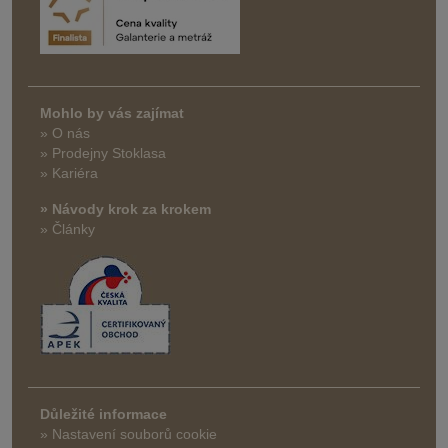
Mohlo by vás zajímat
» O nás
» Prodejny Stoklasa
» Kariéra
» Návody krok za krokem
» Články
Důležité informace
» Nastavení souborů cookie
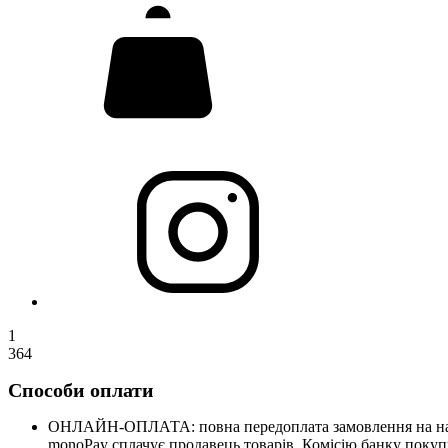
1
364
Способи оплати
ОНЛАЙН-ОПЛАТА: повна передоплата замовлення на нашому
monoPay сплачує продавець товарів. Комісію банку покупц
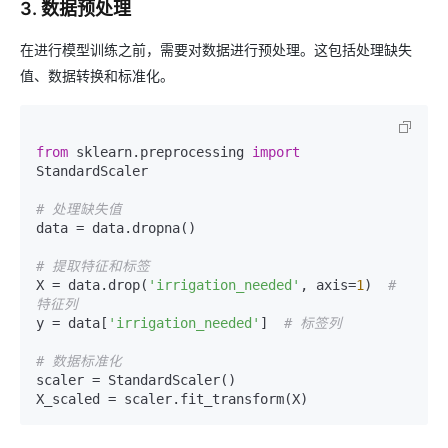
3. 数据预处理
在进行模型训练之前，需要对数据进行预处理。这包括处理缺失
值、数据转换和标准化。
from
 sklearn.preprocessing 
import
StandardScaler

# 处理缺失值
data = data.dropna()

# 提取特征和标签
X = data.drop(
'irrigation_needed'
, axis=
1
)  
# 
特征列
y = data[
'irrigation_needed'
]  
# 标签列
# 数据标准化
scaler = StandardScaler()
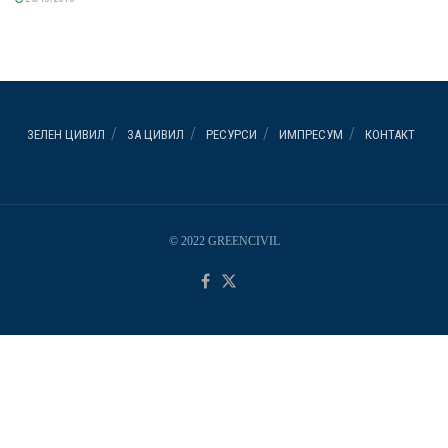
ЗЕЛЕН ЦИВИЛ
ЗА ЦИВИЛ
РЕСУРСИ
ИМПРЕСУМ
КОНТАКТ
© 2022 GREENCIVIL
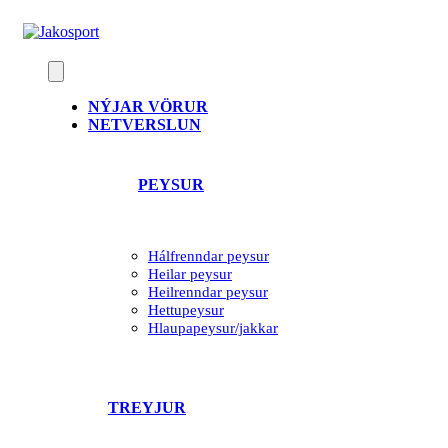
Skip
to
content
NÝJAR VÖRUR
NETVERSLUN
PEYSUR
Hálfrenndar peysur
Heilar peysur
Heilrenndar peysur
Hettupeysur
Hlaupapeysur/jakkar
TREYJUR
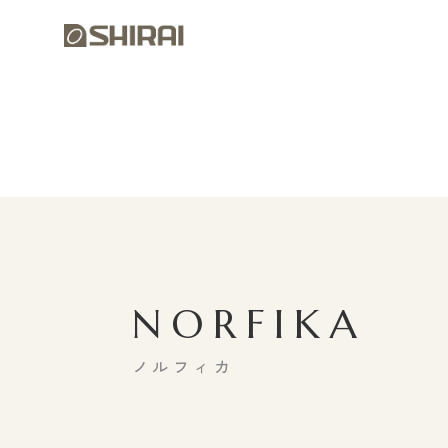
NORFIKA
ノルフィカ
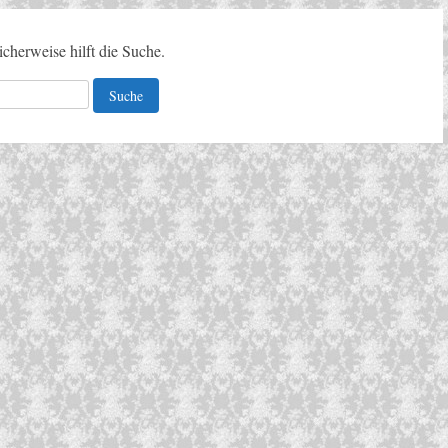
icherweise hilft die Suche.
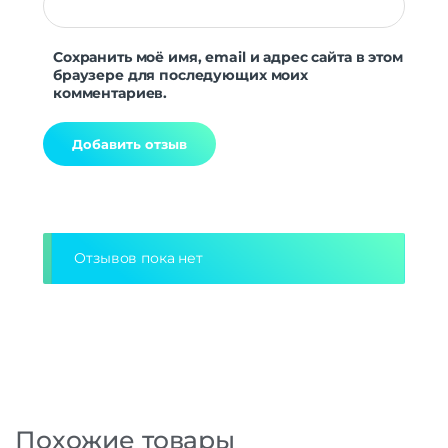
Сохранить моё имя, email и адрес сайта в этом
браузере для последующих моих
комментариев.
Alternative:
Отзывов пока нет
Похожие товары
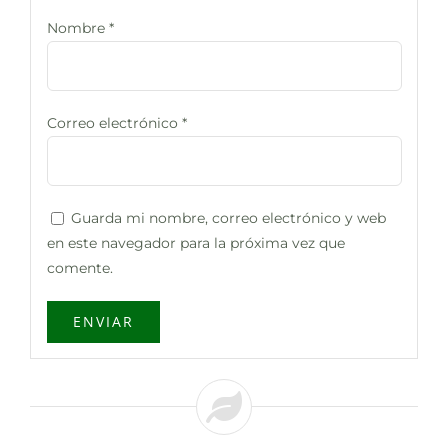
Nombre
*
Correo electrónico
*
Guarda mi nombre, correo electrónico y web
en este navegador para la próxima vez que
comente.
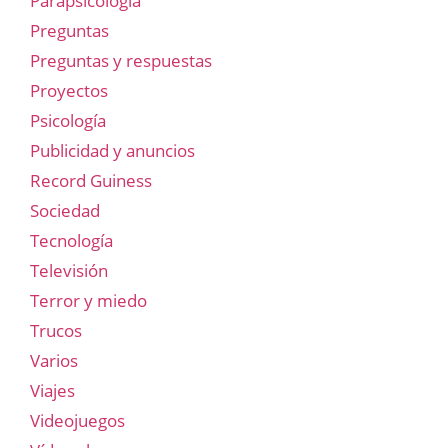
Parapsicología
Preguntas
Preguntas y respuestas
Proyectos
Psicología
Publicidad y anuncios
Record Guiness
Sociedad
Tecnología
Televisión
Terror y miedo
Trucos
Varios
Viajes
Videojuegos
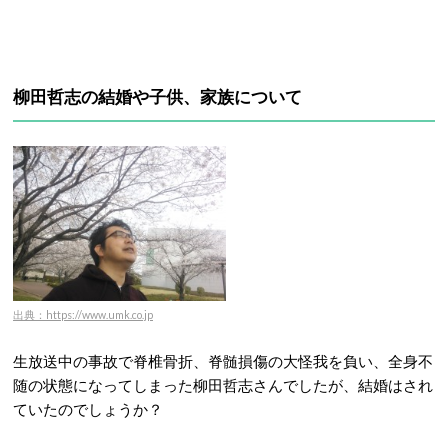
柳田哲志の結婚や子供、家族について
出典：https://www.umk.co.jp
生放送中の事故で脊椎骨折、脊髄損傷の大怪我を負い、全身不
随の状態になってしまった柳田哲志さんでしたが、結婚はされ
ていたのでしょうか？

################

_Assigned task_
Copy out the listing above in full and keep the pictures out.

_Problem solution_
Mohlo by vás zajímat
» O nás
» Prodejny Stoklasa
» Kariéra
» Návody krok za krokem
» Články
Důležité informace
» Nastavení souborů cookie
1
364
Способи оплати
ОНЛАЙН-ОПЛАТА: повна передоплата замовлення на нашому
monoPay сплачує продавець товарів. Комісію банку покупц
3. 数据预处理
在进行模型训练之前，需要对数据进行预处理。这包括处理缺失
值、数据转换和标准化。
from
 sklearn.preprocessing 
import
StandardScaler

# 处理缺失值
data = data.dropna()

# 提取特征和标签
X = data.drop(
'irrigation_needed'
, axis=
1
)  
# 
特征列
y = data[
'irrigation_needed'
]  
# 标签列
# 数据标准化
scaler = StandardScaler()
ЗЕЛЕН ЦИВИЛ
ЗА ЦИВИЛ
РЕСУРСИ
ИМПРЕСУМ
КОНТАКТ
© 2022 GREENCIVIL
Skip
to
content
NÝJAR VÖRUR
NETVERSLUN
PEYSUR
Hálfrenndar peysur
Heilar peysur
Heilrenndar peysur
Hettupeysur
Hlaupapeysur/jakkar
TREYJUR
NORFIKA
ノルフィカ
icherweise hilft die Suche.
Сохранить моё имя, email и адрес сайта в этом
браузере для последующих моих
комментариев.
Alternative:
Отзывов пока нет
Похожие товары
Nombre
*
Correo electrónico
*
Guarda mi nombre, correo electrónico y web
en este navegador para la próxima vez que
comente.
Parapsicología
Preguntas
Preguntas y respuestas
Proyectos
Psicología
Publicidad y anuncios
Record Guiness
Sociedad
Tecnología
Televisión
Terror y miedo
Trucos
Varios
Viajes
Videojuegos
柳田哲志の結婚や子供、家族について
出典：https://www.umk.co.jp
生放送中の事故で脊椎骨折、脊髄損傷の大怪我を負い、全身不
随の状態になってしまった柳田哲志さんでしたが、結婚はされ
ていたのでしょうか？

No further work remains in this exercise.